Ma Min, Luo Shulin, Zhou Wei, Lu Liangyu, Cai Junfeng, Yuan Feng, Yin Feng
Tongji University, Department of Orthopaedic Surgery, Shanghai East Hospital, Shanghai, China.
Tongji University, Department of Orthopaedic Surgery, Shanghai East Hospital, Shanghai, China.
Taiwan J Obstet Gynecol. 2017 Apr;56(2):165-170. doi: 10.1016/j.tjog.2016.04.038.
The aim of this study was to gain a better understanding of the molecular mechanisms and identify more critical genes associated with the pathogenesis of postmenopausal osteoporosis (PMOP).
Microarray data of GSE13850 were download from the Gene Expression Omnibus database. Differentially expressed genes (DEGs) were identified either in B cells from postmenopausal female nonsmokers with high bone mineral density (BMD) compared with those with low BMD (defined as DEG1 group) or in B cells from postmenopausal female smokers with high BMD compared with postmenopausal female nonsmokers with high BMD (defined as DEG2 group). Gene ontology and immune-related functional enrichment analysis of DEGs were performed. Additionally, the protein-protein interaction network of all DEGs was constructed and subnetworks of the hub genes were extracted.

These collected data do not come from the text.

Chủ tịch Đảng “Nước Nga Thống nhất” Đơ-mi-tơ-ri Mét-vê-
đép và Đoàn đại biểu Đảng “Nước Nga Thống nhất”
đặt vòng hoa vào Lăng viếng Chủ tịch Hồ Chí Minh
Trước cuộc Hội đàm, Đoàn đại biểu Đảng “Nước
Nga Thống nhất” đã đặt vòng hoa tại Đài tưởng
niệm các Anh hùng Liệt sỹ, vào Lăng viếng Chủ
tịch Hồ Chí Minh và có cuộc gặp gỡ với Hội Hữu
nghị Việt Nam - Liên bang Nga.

A total of 51 DEGs were identified in the DEG1 group, including 30 up- and 21 downregulated genes. Besides, 86 DEGs were identified in the DEG2 group, of which 46 were upregulated and 40 were downregulated. Immune enrichment analysis showed DEGs were mainly enriched in functions of CD molecules and chemokines and receptor, and the upregulated gene interleukin 4 receptor (IL-4R) was significantly enriched. Moreover, guanine nucleotide-binding protein G (GNAI2), filamin A alpha (FLNA), and transforming growth factor-β1 (TGFB1) were hub proteins in the protein-protein interaction network.

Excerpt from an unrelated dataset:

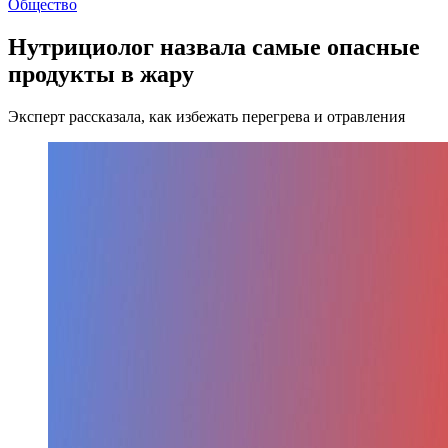
Общество
Нутрициолог назвала самые опасные
продукты в жару
Эксперт рассказала, как избежать перегрева и отравления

IL-4R, GNAI2, FLNA, and TGFB1 may be potential target genes associated with the pathogenesis of PMOP. In particular, FLNA, and TGFB1 may be affected by smoking, a risk factor of PMOP.
本研究旨在更好地理解分子机制,并鉴定出更多与绝经后骨质疏松症(PMOP)发病机制相关的关键基因。
从基因表达综合数据库下载GSE13850的微阵列数据。在骨密度高的绝经后非吸烟女性的B细胞与骨密度低的绝经后非吸烟女性的B细胞(定义为DEG1组)之间,或者在骨密度高的绝经后吸烟女性的B细胞与骨密度高的绝经后非吸烟女性的B细胞之间(定义为DEG2组)鉴定差异表达基因(DEG)。对DEG进行基因本体和免疫相关功能富集分析。此外,构建所有DEG的蛋白质-蛋白质相互作用网络,并提取枢纽基因的子网络。
在DEG1组中总共鉴定出51个DEG,包括30个上调基因和21个下调基因。此外,在DEG2组中鉴定出86个DEG,其中46个上调,40个下调。免疫富集分析显示DEG主要富集于CD分子、趋化因子及其受体的功能,上调基因白细胞介素4受体(IL-4R)显著富集。此外,鸟嘌呤核苷酸结合蛋白G(GNAI2)、细丝蛋白Aα(FLNA)和转化生长因子-β1(TGFB1)是蛋白质-蛋白质相互作用网络中的枢纽蛋白。
IL-4R、GNAI2、FLNA和TGFB1可能是与PMOP发病机制相关的潜在靶基因。特别是,FLNA和TGFB1可能受吸烟影响,吸烟是PMOP的一个风险因素。